Folha de S. Paulo


Mau humor pode ser problema em canal de expressão do desconforto

– "Tô puto!"

– "Olha aqui a solução!"

– "Eu não quero solução, quero ficar puto!"

Assim é o mau humor: ele contém uma mensagem em si. Mau humor supõe plateia. Mal-humorado sozinho em casa? Nem pensar!

Ele anuncia ao mundo uma acusação vaga, deseja que a audiência se sinta culpada por seu estado, e pior, nem saiba bem de quê lhe acusam: "O que houve?" "Nada!" Puro Kafka... O mau humor é uma punição.

Aqui, duas questões se abrem: existe malícia, má intenção no mau humor? A segunda questão é: existem outros tipos de mau humor além do punitivo?

Má intenção implica deliberação e escolha, mas mau humor supõe algum sofrimento. O mal-humorado escolheria sofrer, mesmo que tenha o gosto de fazer sofrer os outros? Ah, eis a questão sadomasoquista: mesmo explicitamente sádico, o agente do sofrimento também sofre, é também masoquista, portanto. Mas então o mau humor pode ser sintoma de uma encrenca psíquica, derivada do mau gerenciamento da raiva (a origem do sadomasoquismo é esta): não sabendo como expressar seu desconforto, sua indignação, a pessoa é levada a seus canais incompetentes de expressão, às manifestações doentias de algo que seria seu instrumento de buscar justiça –a raiva.

Victor Moriyama/Folhapres
O escritor Rubem Braga transformou seu mau humor em forma de arte
O escritor Rubem Braga transformou seu mau humor em forma de arte

Então, mesmo intencionado, o mau humor não representa uma escolha livre: a pessoa viveu mergulhada numa cultura em que o direito de indignação e de protesto não existe, ela não está acostumada a se consultar e a saber onde foi atropelada. Ela sofre de uma encrenca.

"Ah, então a gente deve entender e tolerar?" Nada disso! Entender não é gostar. Eu posso entender as causas sociais do crime, mas quero o criminoso punido, ele é responsável por seus atos. Se ele entender que tem um problema, irá talvez buscar uma solução. A solução coitadista é inaceitável (como qualquer coitadismo o é).
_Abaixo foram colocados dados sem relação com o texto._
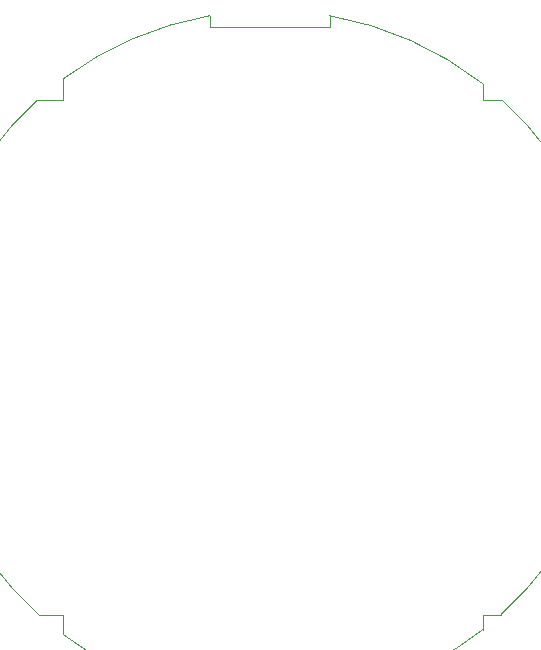
<source format=gbr>
%TF.GenerationSoftware,KiCad,Pcbnew,5.1.6-c6e7f7d~87~ubuntu20.04.1*%
%TF.CreationDate,2020-07-30T14:09:28+02:00*%
%TF.ProjectId,ESP8266-WS2812-Puck,45535038-3236-4362-9d57-53323831322d,rev?*%
%TF.SameCoordinates,Original*%
%TF.FileFunction,Profile,NP*%
%FSLAX46Y46*%
G04 Gerber Fmt 4.6, Leading zero omitted, Abs format (unit mm)*
G04 Created by KiCad (PCBNEW 5.1.6-c6e7f7d~87~ubuntu20.04.1) date 2020-07-30 14:09:28*
%MOMM*%
%LPD*%
G01*
G04 APERTURE LIST*
%TA.AperFunction,Profile*%
%ADD10C,0.050000*%
%TD*%
G04 APERTURE END LIST*
D10*
X132329426Y-73018864D02*
X132334000Y-74803000D01*
X169417999Y-118363999D02*
X167888966Y-118357550D01*
X167888965Y-119627550D02*
G75*
G02*
X132334001Y-120014999I-18031324J23100575D01*
G01*
X154940059Y-67646901D02*
G75*
G02*
X167893999Y-73406001I-5082418J-28880074D01*
G01*
X169544313Y-74803758D02*
G75*
G02*
X169417999Y-118363999I-19686672J-21723217D01*
G01*
X130301333Y-118364745D02*
G75*
G02*
X130175001Y-74803001I19556308J21837770D01*
G01*
X132329425Y-73018863D02*
G75*
G02*
X144777641Y-67646822I17528216J-23508112D01*
G01*
X132334000Y-118364000D02*
X130302000Y-118364000D01*
X132334000Y-120015000D02*
X132334000Y-118364000D01*
X167888966Y-118357550D02*
X167888966Y-119627550D01*
X167894000Y-74803000D02*
X169545000Y-74803000D01*
X167894000Y-73406000D02*
X167894000Y-74803000D01*
X132334000Y-74803000D02*
X130175000Y-74803000D01*
X154938868Y-68580000D02*
X154940000Y-67647236D01*
X144777641Y-68586975D02*
X144777640Y-67646821D01*
X144777641Y-68586975D02*
X154938868Y-68580000D01*
M02*

</source>
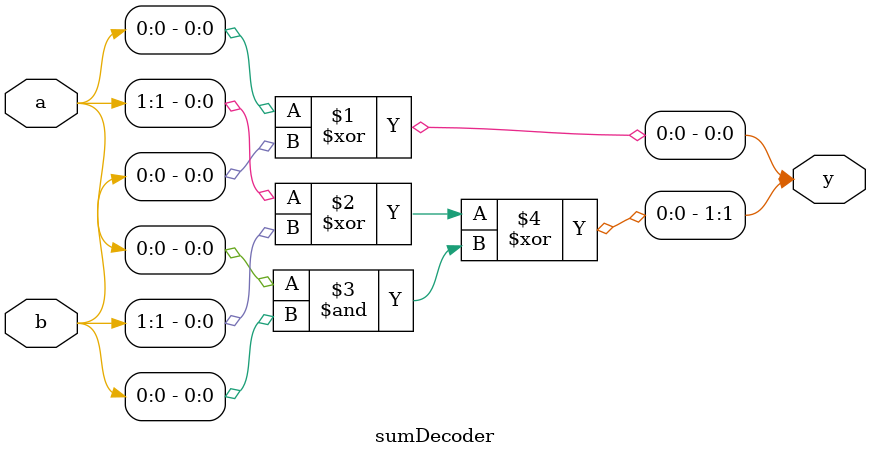
<source format=sv>
module sumDecoder(input logic [1: 0] a, b, 
						output logic [1: 0]y);

	assign y[0] = a[0] ^ b[0];
	assign y[1] = (a[1] ^ b[1]) ^ a[0] & b[0];
	
endmodule

</source>
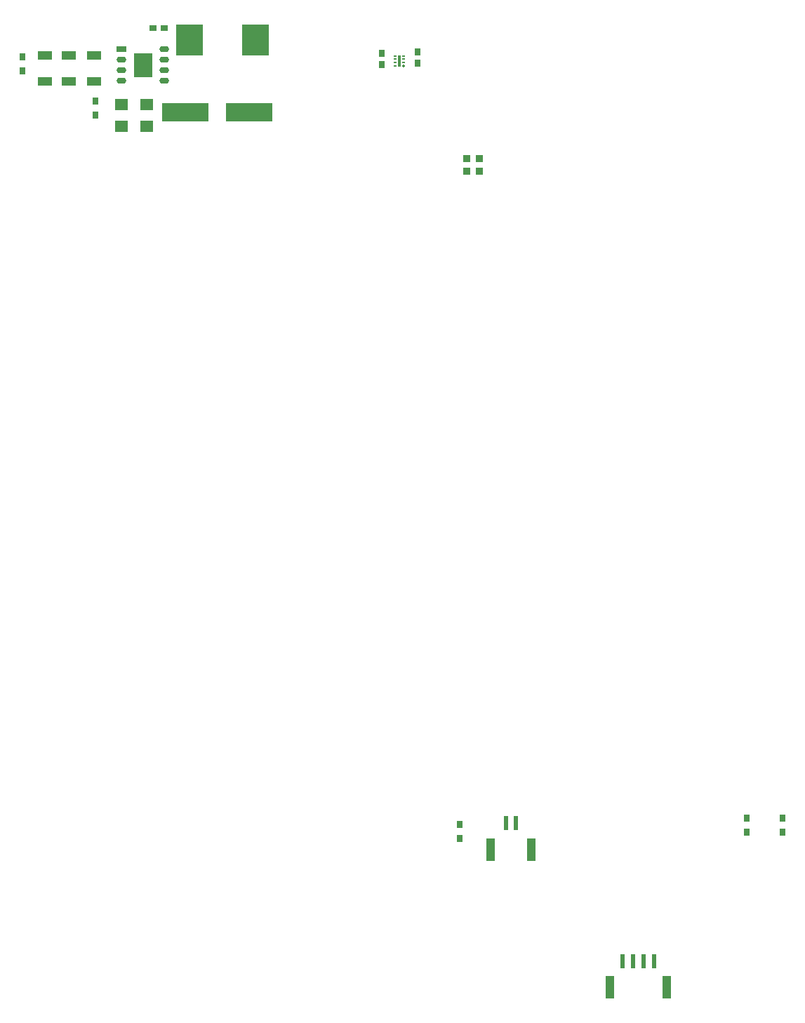
<source format=gbr>
G04*
G04 #@! TF.GenerationSoftware,Altium Limited,Altium Designer,23.0.1 (38)*
G04*
G04 Layer_Color=8421504*
%FSLAX25Y25*%
%MOIN*%
G70*
G04*
G04 #@! TF.SameCoordinates,96643D2F-BE8E-4E12-8B93-A60CB91944C5*
G04*
G04*
G04 #@! TF.FilePolarity,Positive*
G04*
G01*
G75*
%ADD14R,0.03150X0.03543*%
%ADD15R,0.01732X0.05512*%
%ADD16R,0.01378X0.01024*%
%ADD17O,0.01378X0.01024*%
%ADD18R,0.06496X0.05512*%
%ADD19R,0.22008X0.08583*%
%ADD20O,0.04500X0.02992*%
%ADD21R,0.08898X0.11772*%
%ADD22R,0.04500X0.02992*%
%ADD23R,0.06693X0.04331*%
%ADD24R,0.02362X0.06693*%
%ADD25R,0.03937X0.10630*%
%ADD26R,0.03543X0.03543*%
%ADD27R,0.03543X0.03150*%
%ADD28R,0.12992X0.14567*%
D14*
X426000Y102847D02*
D03*
Y96153D02*
D03*
X252500Y466157D02*
D03*
Y460843D02*
D03*
X82000Y464347D02*
D03*
Y457654D02*
D03*
X116500Y436654D02*
D03*
Y443347D02*
D03*
X289500Y99847D02*
D03*
Y93154D02*
D03*
X269683Y466795D02*
D03*
Y461480D02*
D03*
X443000Y96153D02*
D03*
Y102847D02*
D03*
D15*
X261000Y462500D02*
D03*
D16*
X263067Y461713D02*
D03*
X258933Y464862D02*
D03*
Y463287D02*
D03*
Y461713D02*
D03*
Y460138D02*
D03*
X263067Y464862D02*
D03*
Y463287D02*
D03*
D17*
Y460138D02*
D03*
D18*
X141000Y431382D02*
D03*
Y441618D02*
D03*
X129000Y431382D02*
D03*
Y441618D02*
D03*
D19*
X159246Y438000D02*
D03*
X189754D02*
D03*
D20*
X129000Y458000D02*
D03*
Y453000D02*
D03*
X149484Y463000D02*
D03*
Y458000D02*
D03*
Y453000D02*
D03*
X129000Y463000D02*
D03*
X149484Y468000D02*
D03*
D21*
X139242Y460500D02*
D03*
D22*
X129000Y468000D02*
D03*
D23*
X116000Y452898D02*
D03*
Y465102D02*
D03*
X104000D02*
D03*
Y452898D02*
D03*
X92500Y465102D02*
D03*
Y452898D02*
D03*
D24*
X367118Y34913D02*
D03*
X372039D02*
D03*
X376961D02*
D03*
X381882D02*
D03*
X316461Y100500D02*
D03*
X311539D02*
D03*
D25*
X361016Y22315D02*
D03*
X387984D02*
D03*
X323744Y87902D02*
D03*
X304256D02*
D03*
D26*
X293047Y410047D02*
D03*
Y415953D02*
D03*
X298953Y410047D02*
D03*
Y415953D02*
D03*
D27*
X149158Y478000D02*
D03*
X143842D02*
D03*
D28*
X161449Y472500D02*
D03*
X192551D02*
D03*
M02*

</source>
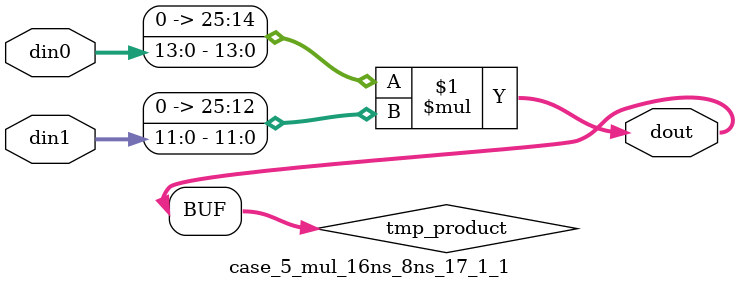
<source format=v>

`timescale 1 ns / 1 ps

 (* use_dsp = "no" *)  module case_5_mul_16ns_8ns_17_1_1(din0, din1, dout);
parameter ID = 1;
parameter NUM_STAGE = 0;
parameter din0_WIDTH = 14;
parameter din1_WIDTH = 12;
parameter dout_WIDTH = 26;

input [din0_WIDTH - 1 : 0] din0; 
input [din1_WIDTH - 1 : 0] din1; 
output [dout_WIDTH - 1 : 0] dout;

wire signed [dout_WIDTH - 1 : 0] tmp_product;
























assign tmp_product = $signed({1'b0, din0}) * $signed({1'b0, din1});











assign dout = tmp_product;





















endmodule

</source>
Há canais competentes para a raiva, a civilização os oferece (eles não são tão gostosos quanto a vingança, mas... é o que temos para hoje).

A segunda questão, outros tipos, começa pela TPM. "Ah, você não é mulher, não sabe o que é sentir TPM". Não, eu sou médico, eu sei o que é TPM: estado de irritabilidade causado por edema cerebral derivado da flutuação de hormônios. É uma doença a ser tratada com recaptadores da serotonina e/ou anti-inflamatórios não hormonais. Aceitá-la como "afirmação de gênero" é um insulto: uma mulher não pode se definir por suas doenças. Nem pode usá-las como licença para matar, muito menos como bandeira coitadista, do tipo "mulher sofre".

"Mas, e o Rubem Braga e o Mário Covas?" Sim, há gente que transformou seu mau humor numa forma de arte, que é folclórica e engraçada por conta dele. A coisa se torna tão teatral que dá vontade de puxar uma cadeira e assistir.

Mas isso tem um desdobramento ruim: há quem, por isso, ache bonito ser mal-humorado. Ache-se superior. "Tá rindo de quê, idiota? Você é cego, não vê a realidade?" Voltamos ao sadomasoquismo. Isso não é aceitável. Precisa ser punido, ou corrigido. Ou tomando distância, ou como fiz com meus filhos: aqui em casa, mau humor sempre foi justa causa para bronca: "Para de desfilar essa tromba e fala logo o que é, droga!" E eles falavam.